TASK REQUIREMENTS. Lay out the material below as a two-column CSV with the headers instruction and settings, putting each text and its answer in one row, each in its own quoted field with line breaks turned into spaces. Leave the pictures out.

INPUT DATA.
--

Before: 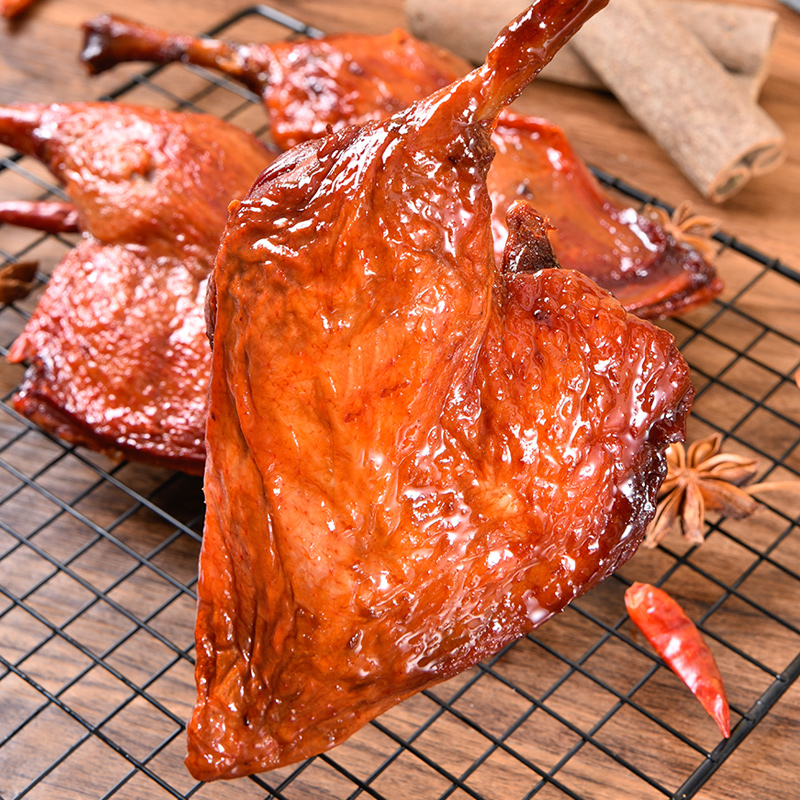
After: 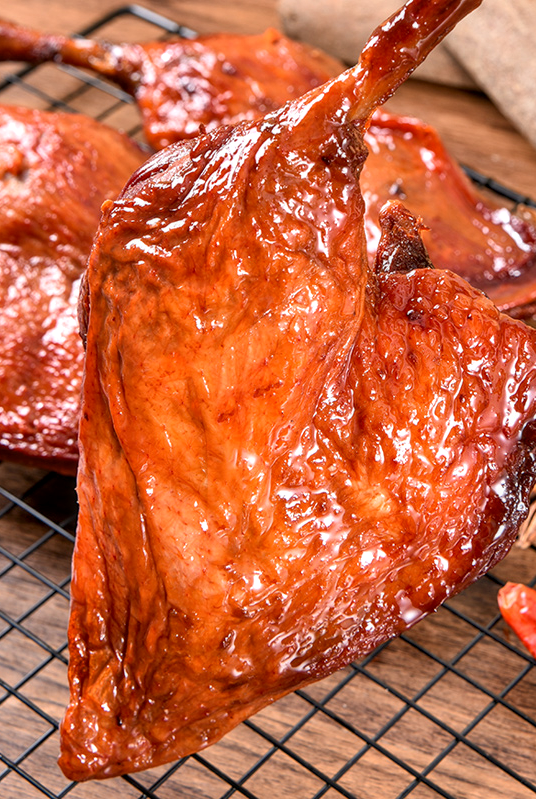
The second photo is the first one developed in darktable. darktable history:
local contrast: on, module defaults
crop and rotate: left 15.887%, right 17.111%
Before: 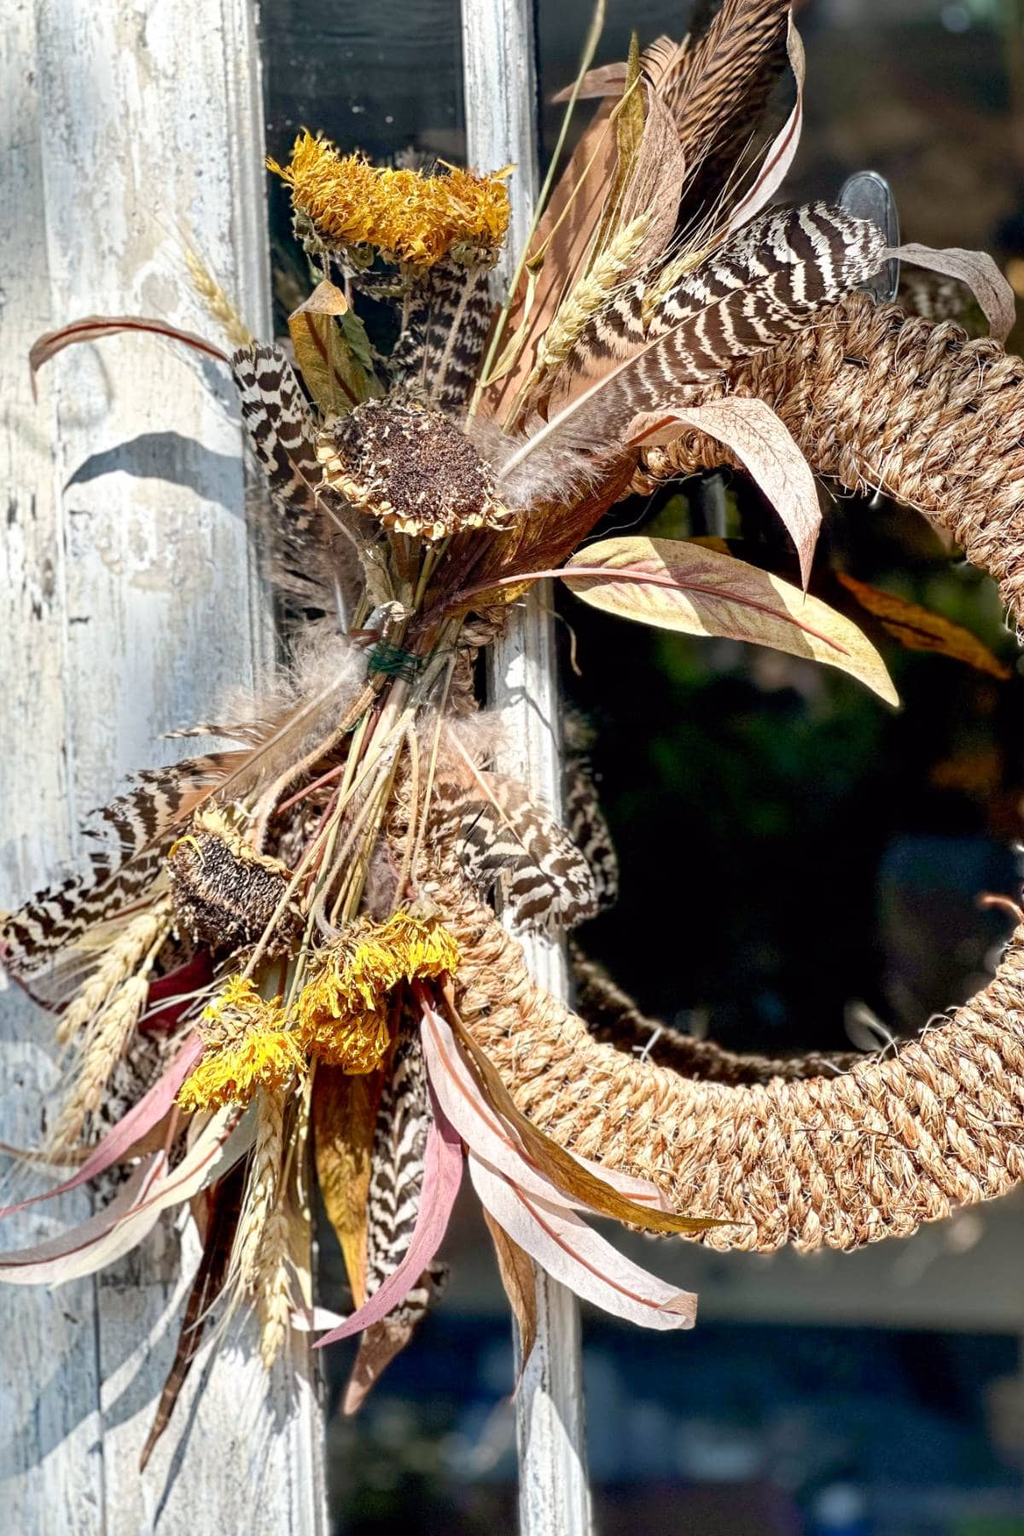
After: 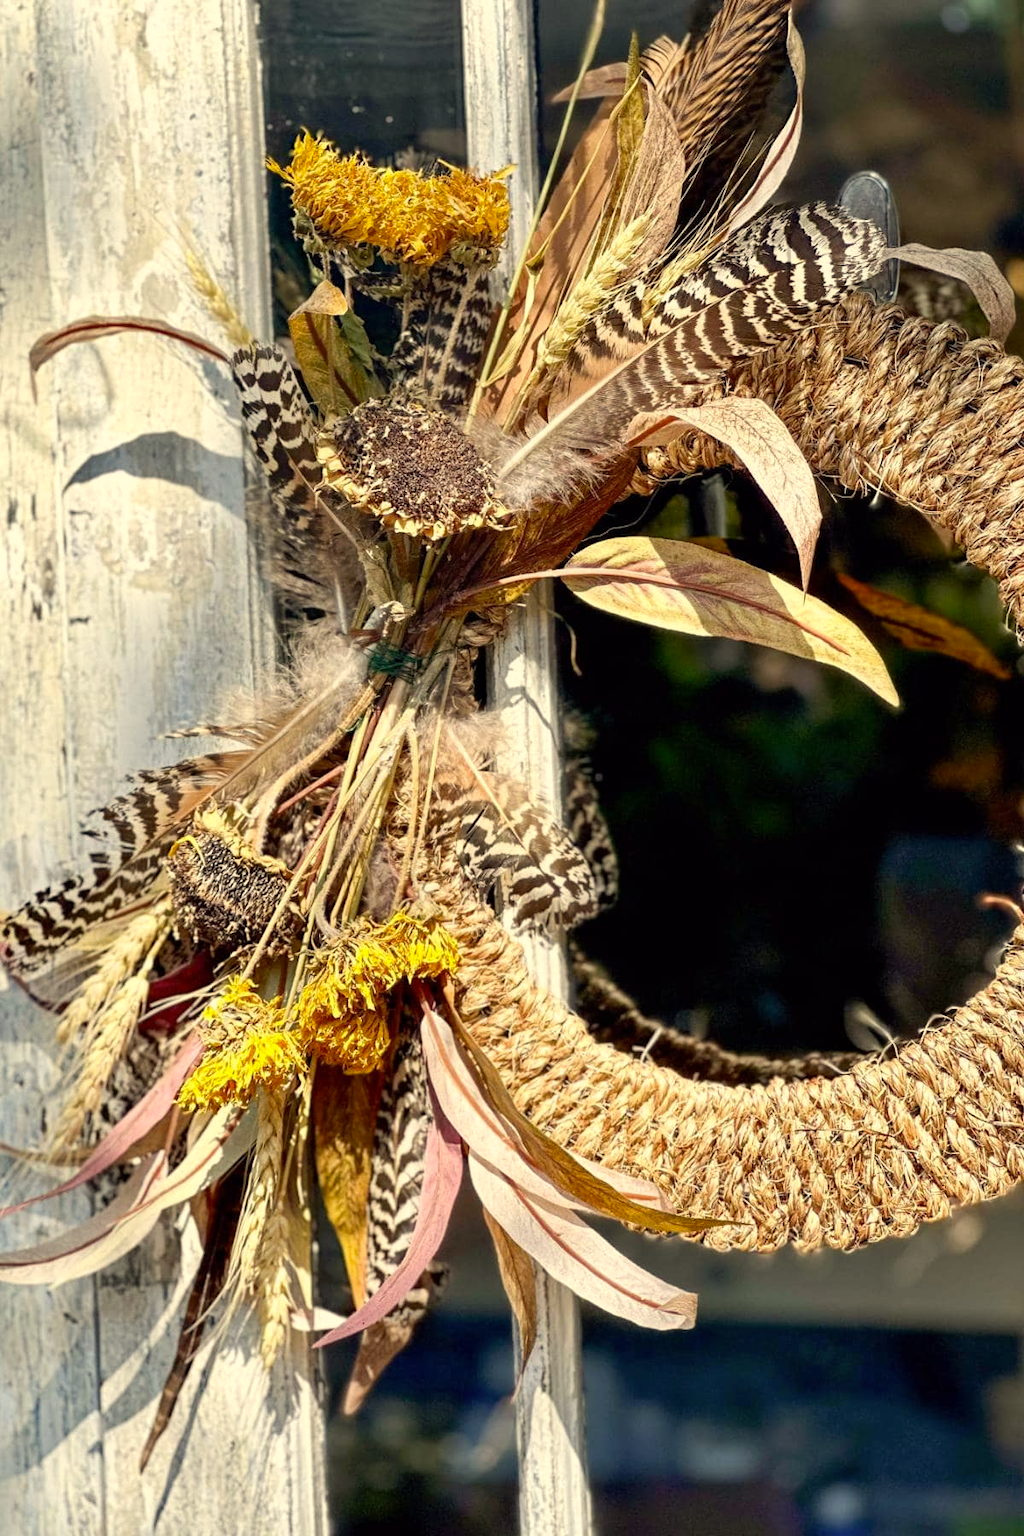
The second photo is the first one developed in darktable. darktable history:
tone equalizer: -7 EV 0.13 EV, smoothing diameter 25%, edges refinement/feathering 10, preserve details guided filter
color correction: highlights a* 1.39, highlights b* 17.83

--

ANSWER.
instruction,settings
"Before: After: The second photo is the first one developed in darktable. darktable history:","local contrast: on, module defaults crop and rotate: left 15.887%, right 17.111%"
"Before: After: The second photo is the first one developed in darktable. darktable history:","tone equalizer: -7 EV 0.13 EV, smoothing diameter 25%, edges refinement/feathering 10, preserve details guided filter color correction: highlights a* 1.39, highlights b* 17.83"